Alles was Mann oder Frau macht ist einem bestimmtem Rollenmuster zuzuordnen, welches wir von Geburt an anerzogen bekommen, denn es gibt von Natur aus keine typischen männlichen oder typischen weiblichen Verhaltensweisen. Das anerzogene und erlernte Schubladendenken macht es den Männern besonders schwer ihre weiblichen Anteile ausleben zu können. Tun sie das, werden sie, gerade von Männern, sofort in die schwule Ecke ausgegrenzt. Und wer möchte schon ausgegrenzt sein? Keiner!

Also sind wir alle bestrebt brav unsere Rolle zu spielen welche uns die gesellschaftliche Ordnung zugeteilt hat. Diese Zuteilungsordnung wollen wir TS-Frauen ja bloß nicht durcheinanderbringen, wenn wir in die weibliche Rolle überwechseln. Viele TS-Frauen sind bestrebt sich soweit anzugleichen, so dass sie unter biologischen Frauen nicht mehr auffallen. Sie kopieren zu 100 % die weiblichen Verhaltensweisen (ich sage immer "geklont" dazu) und die damit verbundenen Dogmen. Diese Dogmen definieren ganz klar welche Verhaltensweisen Männern und welche Verhaltensweisen Frauen zuzuordnen sind. Ein Teufelskreislauf? Die eine Rolle hat es nicht zugelassen, dass wir als Mann unsere weiblichen Anteile ausleben durften (z. B. in der Kleidung, anlehnen, weinen etc.) und die andere, selbstgewählte neue Rolle zwingt uns zu rein typischen weiblichen Verhaltensweisen, denn wir wollen doch nur nicht auffallen. Und da wir alle aus der männlichen Erziehungsrolle kommen, in der wir von Beginn unseres Lebens an alle weiblichen Teile unterdrücken mussten, so wechseln wir für den Rest unseres Lebens in die weibliche Rolle, in der wir dann wiederum brav alle männlichen Anteile in uns unterdrücken werden.

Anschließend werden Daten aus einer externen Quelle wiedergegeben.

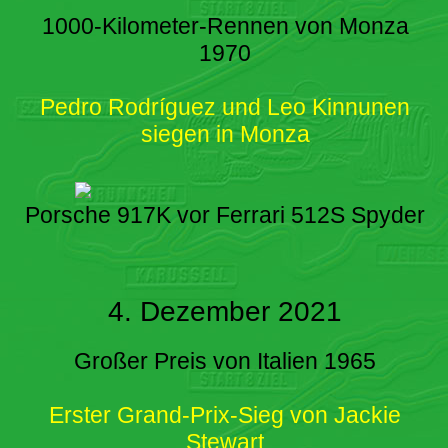
1000-Kilometer-Rennen von Monza
1970
Pedro Rodríguez und Leo Kinnunen
siegen in Monza
Porsche 917K vor Ferrari 512S Spyder
4. Dezember 2021
Großer Preis von Italien 1965
Erster Grand-Prix-Sieg von Jackie
Stewart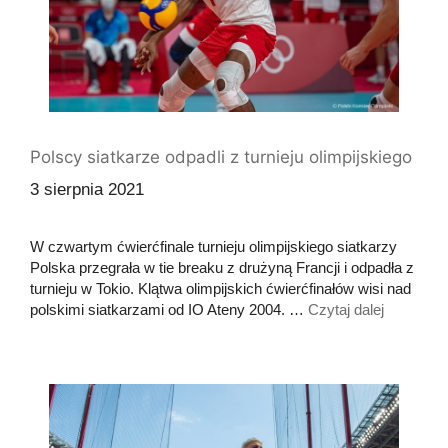
Polscy siatkarze odpadli z turnieju olimpijskiego
3 sierpnia 2021
W czwartym ćwierćfinale turnieju olimpijskiego siatkarzy
Polska przegrała w tie breaku z drużyną Francji i odpadła z
turnieju w Tokio. Klątwa olimpijskich ćwierćfinałów wisi nad
polskimi siatkarzami od IO Ateny 2004. …
Czytaj dalej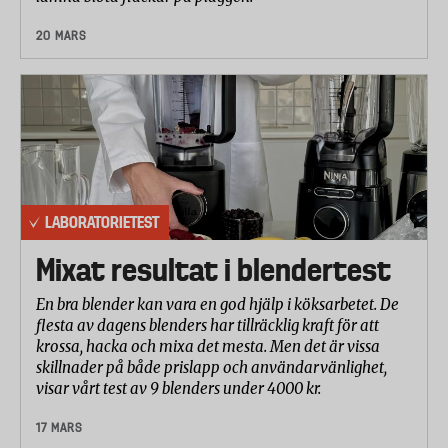
20 MARS
LABORATORIETEST
Mixat resultat i blendertest
En bra blender kan vara en god hjälp i köksarbetet. De
flesta av dagens blenders har tillräcklig kraft för att
krossa, hacka och mixa det mesta. Men det är vissa
skillnader på både prislapp och användarvänlighet,
visar vårt test av 9 blenders under 4000 kr.
17 MARS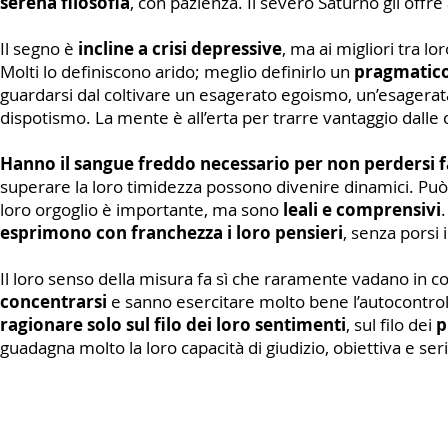
serena filosofia
, con pazienza. Il severo Saturno gli offr
Il segno è
incline a crisi depressive
, ma ai migliori tra 
Molti lo definiscono arido; meglio definirlo un
pragmatico
guardarsi dal coltivare un esagerato egoismo, un’esagerat
dispotismo. La mente è all’erta per trarre vantaggio dalle
Hanno il sangue freddo necessario per non perdersi 
superare la loro timidezza possono divenire dinamici. Può 
loro orgoglio è importante, ma sono
leali e comprensivi
.
esprimono con franchezza i loro pensieri
, senza porsi
Il loro senso della misura fa sì che raramente vadano in co
concentrarsi
e sanno esercitare molto bene l’autocontro
ragionare solo sul filo dei loro sentimenti
, sul filo dei
p
guadagna molto la loro capacità di giudizio, obiettiva e seri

Alles ist Paletti, da wir ja alle brave angepasste BürgerInnen sind. Wenn nur unser Gewissen zufrieden ist, so sind wir das auch! Ob unsere Psyche das auf Dauer mitmacht? Ich glaube das kaum, denn ich weiß, dass die an ihre Umgebung hyperangepassten ungeouteten TS-Frauen irgendwann als Suizidpatientinnen in der Psychiatrie zu den Stammgästen zählen werden. Denn wer kann schon lange in seinem Lügenabstrakt ohne eine Vergangenheit leben.

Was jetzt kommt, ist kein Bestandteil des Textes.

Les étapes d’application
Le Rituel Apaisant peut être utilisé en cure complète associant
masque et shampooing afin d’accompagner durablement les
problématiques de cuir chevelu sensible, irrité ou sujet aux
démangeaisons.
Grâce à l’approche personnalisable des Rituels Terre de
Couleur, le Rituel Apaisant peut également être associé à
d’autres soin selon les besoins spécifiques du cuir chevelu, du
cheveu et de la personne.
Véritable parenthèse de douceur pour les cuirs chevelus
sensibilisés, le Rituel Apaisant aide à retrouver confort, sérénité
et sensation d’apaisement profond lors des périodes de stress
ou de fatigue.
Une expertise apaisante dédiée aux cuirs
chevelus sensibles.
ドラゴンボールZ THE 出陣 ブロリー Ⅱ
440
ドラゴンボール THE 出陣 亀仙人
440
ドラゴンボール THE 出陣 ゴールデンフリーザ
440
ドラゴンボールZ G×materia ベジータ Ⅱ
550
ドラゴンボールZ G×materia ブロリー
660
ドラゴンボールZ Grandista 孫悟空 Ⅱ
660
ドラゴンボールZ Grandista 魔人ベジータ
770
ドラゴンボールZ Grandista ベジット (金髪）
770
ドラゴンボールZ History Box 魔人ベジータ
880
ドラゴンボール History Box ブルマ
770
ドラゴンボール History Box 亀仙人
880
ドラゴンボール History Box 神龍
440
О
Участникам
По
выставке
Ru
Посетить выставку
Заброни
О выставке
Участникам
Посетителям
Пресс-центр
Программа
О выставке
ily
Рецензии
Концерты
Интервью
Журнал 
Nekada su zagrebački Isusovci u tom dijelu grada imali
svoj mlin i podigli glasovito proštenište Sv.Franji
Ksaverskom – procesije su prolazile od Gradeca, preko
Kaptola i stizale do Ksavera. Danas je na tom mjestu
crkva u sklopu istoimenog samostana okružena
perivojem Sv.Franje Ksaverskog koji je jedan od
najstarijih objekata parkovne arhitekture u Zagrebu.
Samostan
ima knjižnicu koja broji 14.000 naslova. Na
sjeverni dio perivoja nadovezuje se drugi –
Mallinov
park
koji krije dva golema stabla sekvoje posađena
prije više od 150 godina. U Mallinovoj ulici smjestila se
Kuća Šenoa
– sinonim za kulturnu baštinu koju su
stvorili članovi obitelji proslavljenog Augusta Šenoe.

Ein Naturgesetz sagt: Ohne Vergangenheit gibt es keine Gegenwart und ohne Gegenwart keine Zukunft.

Und eines ist ganz sicher, selbst die TS-Weiber, welche schon mit 14 Jahren angefangen haben ihre Frau zu leben und die niemals wirklich die männliche Rolle gelebt haben, sind an bestimmten Merkmalen als ehemalige Männer zu identifizieren und das obwohl sie zum Teil als biologisches weibliches Model durchgehen könnten.

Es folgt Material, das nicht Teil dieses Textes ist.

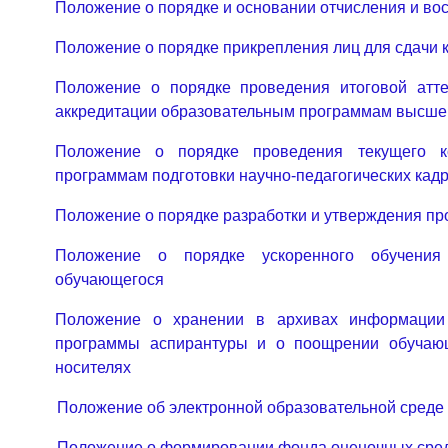
Положение о порядке и основании отчисления и во
Положение о порядке прикрепления лиц для сдачи 
Положение о порядке проведения итоговой атт
аккредитации образовательным программам высше
Положение о порядке проведения текущего к
программам подготовки научно-педагогических кадр
Положение о порядке разработки и утверждения п
Положение о порядке ускоренного обучения
обучающегося
Положение о хранении в архивах информации 
программы аспирантуры и о поощрении обучающ
носителях
Положение об электронной образовательной среде
Положение о формировании фонда оценочных сре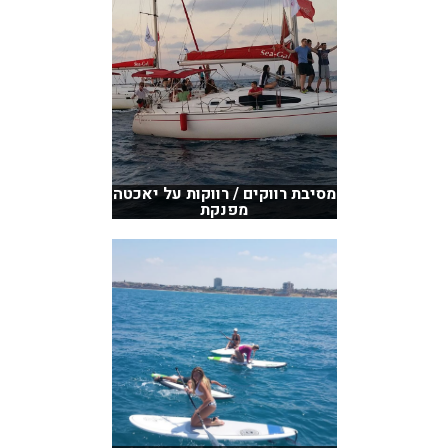
מסיבת רווקים / רווקות על יאכטה
מפנקת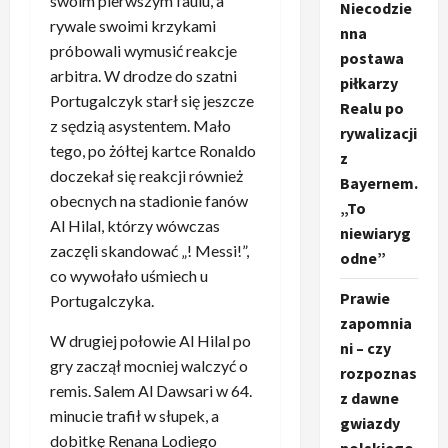
swoim pierwszym faulu, a
Niecodzie
rywale swoimi krzykami
nna
próbowali wymusić reakcje
postawa
arbitra. W drodze do szatni
piłkarzy
Portugalczyk starł się jeszcze
Realu po
z sędzią asystentem. Mało
rywalizacji
tego, po żółtej kartce Ronaldo
z
doczekał się reakcji również
Bayernem.
obecnych na stadionie fanów
„To
Al Hilal, którzy wówczas
niewiaryg
zaczęli skandować „! Messi!”,
odne”
co wywołało uśmiech u
Prawie
Portugalczyka.
zapomnia
W drugiej połowie Al Hilal po
ni – czy
gry zaczął mocniej walczyć o
rozpoznas
remis. Salem Al Dawsari w 64.
z dawne
minucie trafił w słupek, a
gwiazdy
dobitkę Renana Lodiego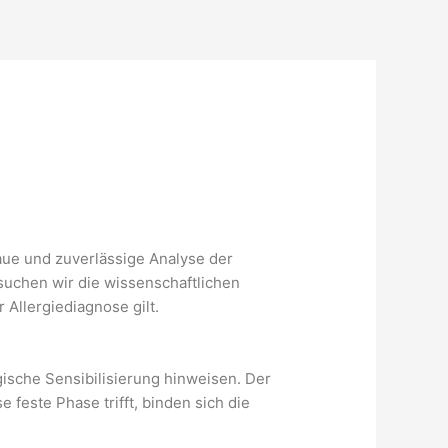
aue und zuverlässige Analyse der
rsuchen wir die wissenschaftlichen
Allergiediagnose gilt.
rgische Sensibilisierung hinweisen. Der
feste Phase trifft, binden sich die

Die lesbischen biologischen Frauen definieren uns so: Wir sind zu Frauen umoperierte Männer! Als ich diesen Satz zum ersten Mal gelesen hatte, habe ich sehr wütend reagiert. Nachdem ich mir die Worte einige Male durch den Kopf gehen lassen habe, muss ich sagen, sie haben Recht. Denn fast alles was an uns Frau ist, ist adaptiert, denn nichts ist wirklich an uns natürlich weiblich. Unsere Knochen bleiben männlich, unsere Gene bleiben männlich, unser Busen ist meistens mit Silikon aufgefüllt, unsere Neovagina ist künstlich, unsere Verhaltensweisen sind mit harter Arbeit auf Frau getrimmt, unsere Sprechweise ist antrainiert (Logopädie) denn unsere Stimmbänder bleiben männlich, es sei denn, sie wurden durch eine Operation gekürzt (wieder künstlich). Das einzige was uns von der Natur als weiblich mitgegeben wurde, ist unsere gefühlsbetonte Seele.

Werde ich mir all dieser Dinge bewusst, so muss ich mich fragen, was bin ich eigentlich?

Ich habe eine Definition für mich gefunden, die da lautet, ich bin Androgyn!

Für mich bedeutet Androgynität, das ich meine weiblichen und männlichen Anteile harmonisch nebeneinander leben lassen kann, ohne das ich gemäß den Rollenklischees unserer Gesellschaftsordnung den einen oder den anderen Teil unterdrücken muss. Ich nehme einfach beide Teile und forme daraus die INA. Die INA hat dadurch an Freude und Macht gewonnen.

Und wenn heute jemand zu mir sagt, du warst ja ein Mann, das erkenne ich da und da ran, dann sage ich nur, ja, ich war "nur ein Mann", aber heute bin ich ein Mann und eine Frau.